» **Excerpt to read**:
Start
When it comes to conversations around youth, sexuality and gender, today’s parents have a lot to consider beyond just the birds and the bees.

Kids have more access to information than ever before, and that can lead to overexposure to topics surrounding sexuality. But curiosity is part of childhood, and questions around things like gender identity and sexual orientation are completely normal. They’re also much easier to navigate when parents go in with a plan.

If you’re a parent who’s struggling to keep up, you’re not alone. Fortunately, there are a lot of resources that can be useful as you figure out how to broach topics related to youth and sexuality, and especially as your child starts to ask you some questions you may not know how to address.

Here’s why these conversations need to happen, plus some helpful tips and resources regarding specific definitions and more.

Why It’s Important to Talk to Kids About Sexuality

Kids talk. Whether it’s at school or on social media, your kid is almost certainly going to be exposed to topics around sexuality.
End
» **Requirements**:
A - Could you write out everything from "If you’re a" down to "topics around sexuality." in the article on talking with kids about sexuality and gender?
B - Can you pick up the article on talking with kids about sexuality and gender after its last sentence and keep writing?

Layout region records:
Start
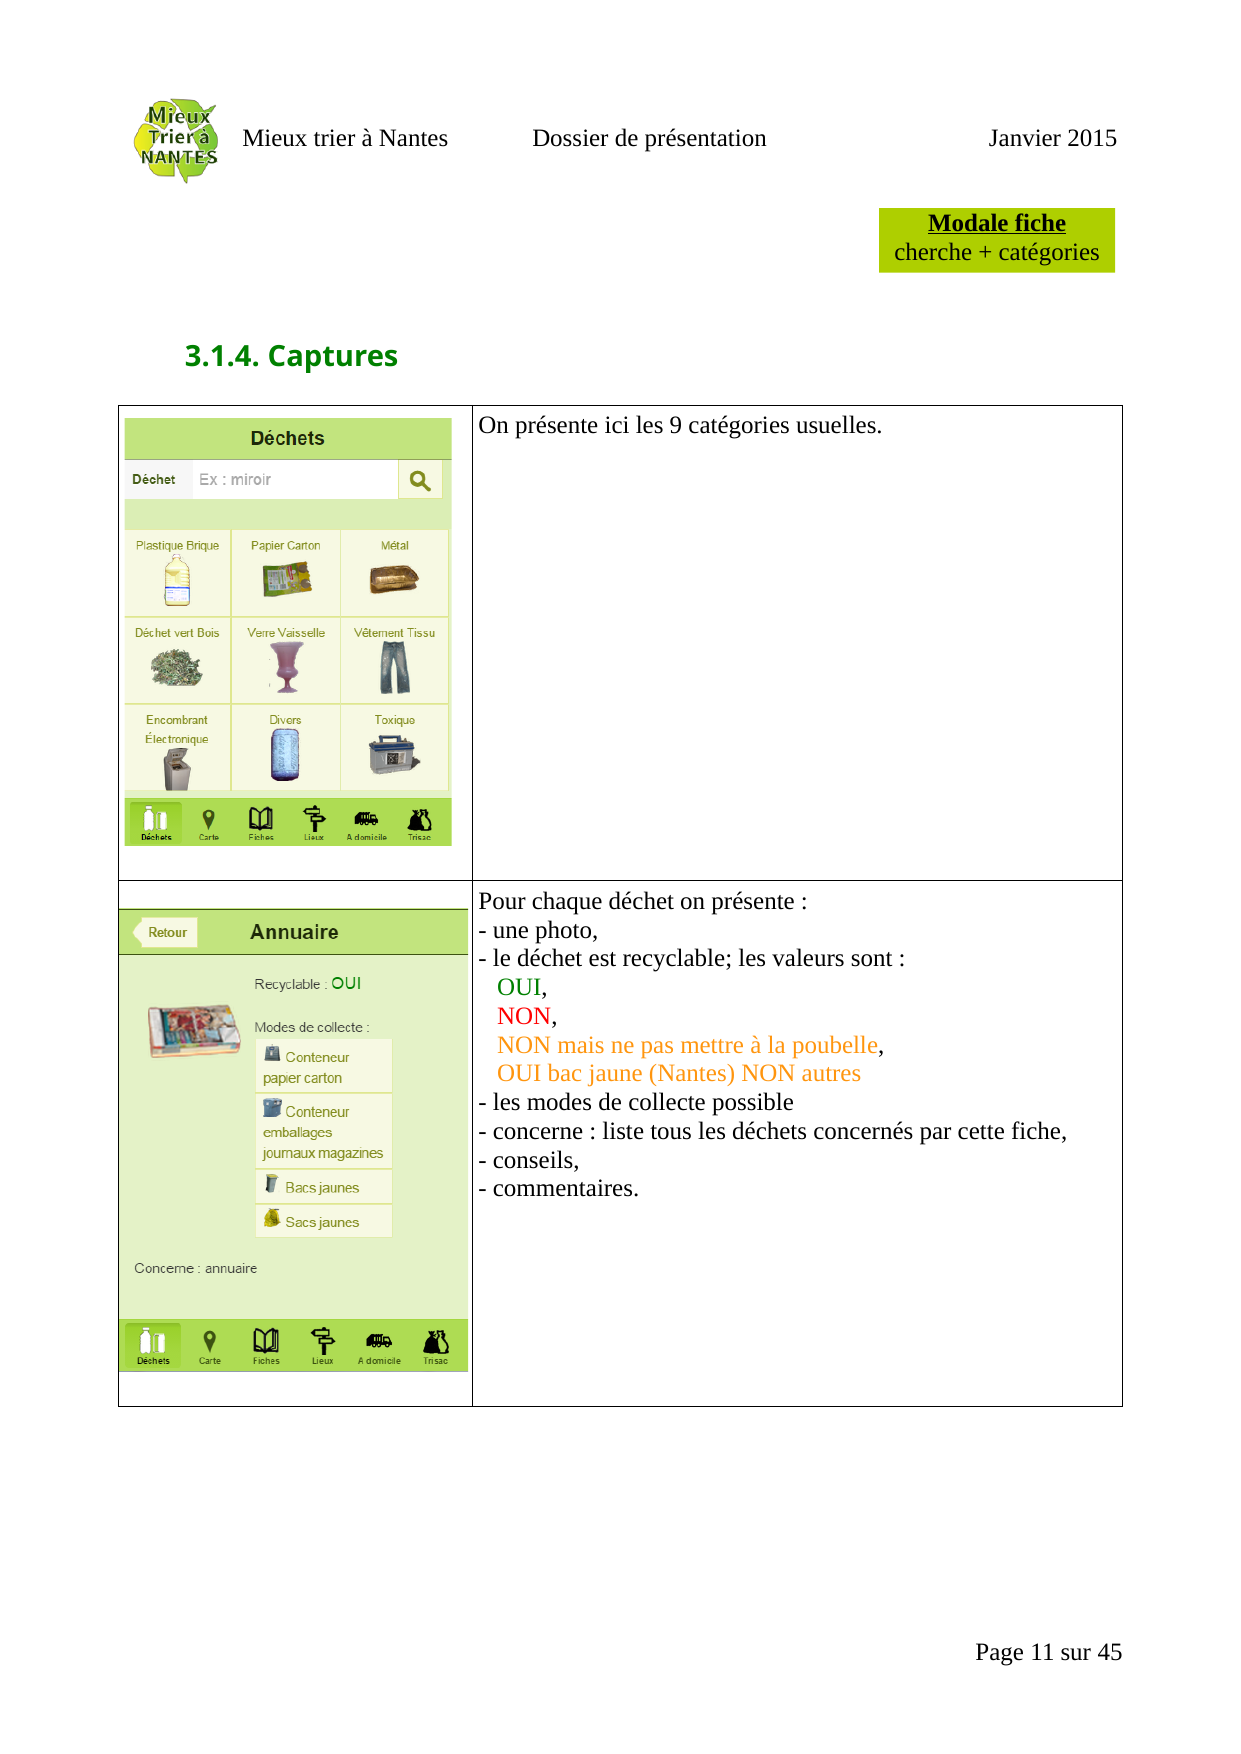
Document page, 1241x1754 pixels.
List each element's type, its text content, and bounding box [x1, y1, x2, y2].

table_cell [119, 881, 472, 908]
table_header On présente ici les 9 catégories usuelles. [473, 406, 1122, 880]
picture [131, 95, 221, 185]
table_header [119, 406, 472, 880]
subtitle Captures [148, 336, 1122, 375]
table_cell Pour chaque déchet on présente : - une photo, - le déchet est recyclable; les valeurs sont : OUI, NON, NON mais ne pas mettre à la poubelle, OUI bac jaune (Nantes) NON autres - les modes de collecte possible - concerne : liste tous les déchets concernés par cette fiche, - conseils, - commentaires. [473, 881, 1122, 1406]
picture [124, 418, 452, 846]
table_cell [119, 909, 472, 1406]
picture [119, 908, 469, 1372]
End
» **Per-task outputs**:
A -
If you’re a parent who’s struggling to keep up, you’re not alone. Fortunately, there are a lot of resources that can be useful as you figure out how to broach topics related to youth and sexuality, and especially as your child starts to ask you some questions you may not know how to address.

Here’s why these conversations need to happen, plus some helpful tips and resources regarding specific definitions and more.

Why It’s Important to Talk to Kids About Sexuality

Kids talk. Whether it’s at school or on social media, your kid is almost certainly going to be exposed to topics around sexuality.

B -
When you talk to your kids openly and honestly about topics like gender identity and sexual orientation, you do more than just clear up any confusion they might be having. These conversations help build trust in your household, and ensure your child is properly informed about things they’re likely to hear about. It also increases the chance that they feel safe with you, and safe coming to you with other important questions.

How to Talk to Your Child About Gender Identity and Sexual Orientation

The less sure you are of how to handle a conversation, the more you should prepare. Here are some things to keep in mind as you figure out how to talk to your child about gender identity, sexual orientation, and other topics related to youth and sexuality.

  • Educate yourself – You can’t teach what you don’t know. Make sure you’ve got the basics down, and consider familiarizing yourself with demonstrations about sexual orientation and gender identity so you can answer appropriately, or at least in a more informed way.
  • Ask your child what they know – Start the conversation by getting a feel for what your child already knows about the topic. This is a good jumping off point, and also a chance to learn if they have any misconceptions.
  • No preaching – A conversation is not the same as a lecture. Keep opinions out of the equation if you can, aside from highlighting the importance of acceptance.
  • Be an active listener – Don’t let it be a one-sided discussion. Listen in addition to talking, and let your child know that no questions are off limits.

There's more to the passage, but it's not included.